------ DATA TO USE

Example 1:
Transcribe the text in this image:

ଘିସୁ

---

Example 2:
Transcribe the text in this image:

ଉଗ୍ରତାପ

------------

An exact restatement of all the entries above is needed.

Example 1:
Transcribe the text in this image:

ଘିସୁ

---

Example 2:
Transcribe the text in this image:

ଉଗ୍ରତାପ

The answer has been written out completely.